Regierungskrise in Taiwan: Rücktritt nach nur 6 Tagen im Amt
Der allererste zivile Verteidigungsminister tritt nach Plagiatsvorwürfen zurück. Das bringt die Regierung der Kuomintang in Bedrängnis.
BERLIN taz | Nur sechs Tage hat der erste zivile Verteidigungsminister der Republik China amtiert, wie die nur von wenigen Staaten anerkannte Inselrepublik Taiwan offiziell heißt. Andrew Yang reagierte mit seinem Rücktritt am Dienstagabend auf Plagiatsvorwürfe eines Oppositionspolitikers.
Dieser hatte dem früheren Politikdozenten und Sicherheitsexperten vorgeworfen, dass er einen Fachartikel über Chinas Volksbefreiungsarmee von einem Ghostwriter hatte schreiben lassen, der von einem ungenannten Zeitschriftenartikel aus der Volksrepublik abschrieb.

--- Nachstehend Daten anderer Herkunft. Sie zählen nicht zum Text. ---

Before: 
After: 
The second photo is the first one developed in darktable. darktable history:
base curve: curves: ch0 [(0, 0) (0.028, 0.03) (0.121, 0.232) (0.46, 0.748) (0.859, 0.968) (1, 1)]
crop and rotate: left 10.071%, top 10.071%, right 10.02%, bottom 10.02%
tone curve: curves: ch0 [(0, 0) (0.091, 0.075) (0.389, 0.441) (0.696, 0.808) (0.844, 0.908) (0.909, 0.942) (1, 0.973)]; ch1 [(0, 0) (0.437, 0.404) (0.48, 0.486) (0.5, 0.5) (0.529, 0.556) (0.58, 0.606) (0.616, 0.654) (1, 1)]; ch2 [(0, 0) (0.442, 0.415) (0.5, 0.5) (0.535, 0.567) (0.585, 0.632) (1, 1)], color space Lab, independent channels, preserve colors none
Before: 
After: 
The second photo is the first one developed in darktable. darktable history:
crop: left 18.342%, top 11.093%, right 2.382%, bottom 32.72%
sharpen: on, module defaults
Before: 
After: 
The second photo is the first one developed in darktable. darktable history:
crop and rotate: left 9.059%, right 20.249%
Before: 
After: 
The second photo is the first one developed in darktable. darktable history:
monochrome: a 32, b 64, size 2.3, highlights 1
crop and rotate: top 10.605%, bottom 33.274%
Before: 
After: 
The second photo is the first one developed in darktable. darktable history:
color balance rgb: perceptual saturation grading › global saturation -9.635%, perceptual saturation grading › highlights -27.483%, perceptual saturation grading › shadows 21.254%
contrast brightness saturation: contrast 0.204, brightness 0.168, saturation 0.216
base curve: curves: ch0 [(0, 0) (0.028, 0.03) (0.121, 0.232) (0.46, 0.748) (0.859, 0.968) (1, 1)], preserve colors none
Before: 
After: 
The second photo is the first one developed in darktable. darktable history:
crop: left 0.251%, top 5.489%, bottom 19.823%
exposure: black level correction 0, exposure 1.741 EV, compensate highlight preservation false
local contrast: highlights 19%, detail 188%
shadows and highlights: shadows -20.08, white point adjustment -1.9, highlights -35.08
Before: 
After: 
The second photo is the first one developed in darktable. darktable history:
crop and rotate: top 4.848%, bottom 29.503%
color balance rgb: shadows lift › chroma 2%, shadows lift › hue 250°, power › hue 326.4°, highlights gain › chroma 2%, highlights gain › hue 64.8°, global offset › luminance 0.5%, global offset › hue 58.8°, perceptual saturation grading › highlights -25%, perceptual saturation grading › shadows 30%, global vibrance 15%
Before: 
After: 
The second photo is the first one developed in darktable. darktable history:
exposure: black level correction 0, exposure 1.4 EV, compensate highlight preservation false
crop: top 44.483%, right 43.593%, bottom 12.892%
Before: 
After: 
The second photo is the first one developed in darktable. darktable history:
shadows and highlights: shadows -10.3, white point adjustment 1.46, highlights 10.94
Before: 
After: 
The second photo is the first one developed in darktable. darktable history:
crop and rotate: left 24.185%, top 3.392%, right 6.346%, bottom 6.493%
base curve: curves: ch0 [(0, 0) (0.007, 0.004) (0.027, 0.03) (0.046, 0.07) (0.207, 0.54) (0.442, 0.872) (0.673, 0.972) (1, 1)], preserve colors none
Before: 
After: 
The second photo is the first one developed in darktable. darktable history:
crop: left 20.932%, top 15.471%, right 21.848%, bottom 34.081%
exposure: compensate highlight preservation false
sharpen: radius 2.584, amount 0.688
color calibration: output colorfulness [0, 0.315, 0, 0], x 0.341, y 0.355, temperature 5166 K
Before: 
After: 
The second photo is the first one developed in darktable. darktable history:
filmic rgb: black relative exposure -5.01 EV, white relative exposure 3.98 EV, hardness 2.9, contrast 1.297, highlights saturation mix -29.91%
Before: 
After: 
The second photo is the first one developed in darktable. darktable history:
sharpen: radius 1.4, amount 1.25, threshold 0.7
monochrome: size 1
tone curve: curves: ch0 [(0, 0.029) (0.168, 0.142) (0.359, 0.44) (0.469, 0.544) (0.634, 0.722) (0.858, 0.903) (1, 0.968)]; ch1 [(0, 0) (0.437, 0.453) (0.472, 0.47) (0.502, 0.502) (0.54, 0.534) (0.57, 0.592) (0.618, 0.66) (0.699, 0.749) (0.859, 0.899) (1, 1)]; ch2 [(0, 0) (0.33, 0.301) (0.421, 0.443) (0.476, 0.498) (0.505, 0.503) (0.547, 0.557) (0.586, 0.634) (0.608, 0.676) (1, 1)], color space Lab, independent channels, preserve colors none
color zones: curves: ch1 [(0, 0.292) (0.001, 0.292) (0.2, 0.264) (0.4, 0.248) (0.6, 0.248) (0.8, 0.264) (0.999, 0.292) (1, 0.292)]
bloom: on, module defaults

„Das ist mein Fehler, und ich entschuldige mich,“ sagte der 58-jährige Yang vor der Presse. Als sein Nachfolger wurde am Mittwoch der Luftwaffengeneral und Generalstabschef Yen Ming genannt.
Yang war erst am 1. August ernannt worden. Sein Vorgänger war Ende Juli nach anhaltenden Massenprotesten zurückgetreten. Er hatte damit die Verantwortung für den Tod eines Rekruten übernommen, der drei Tage vor Ende seiner Dienstzeit durch Schikanen seiner Vorgesetzten gestorben war.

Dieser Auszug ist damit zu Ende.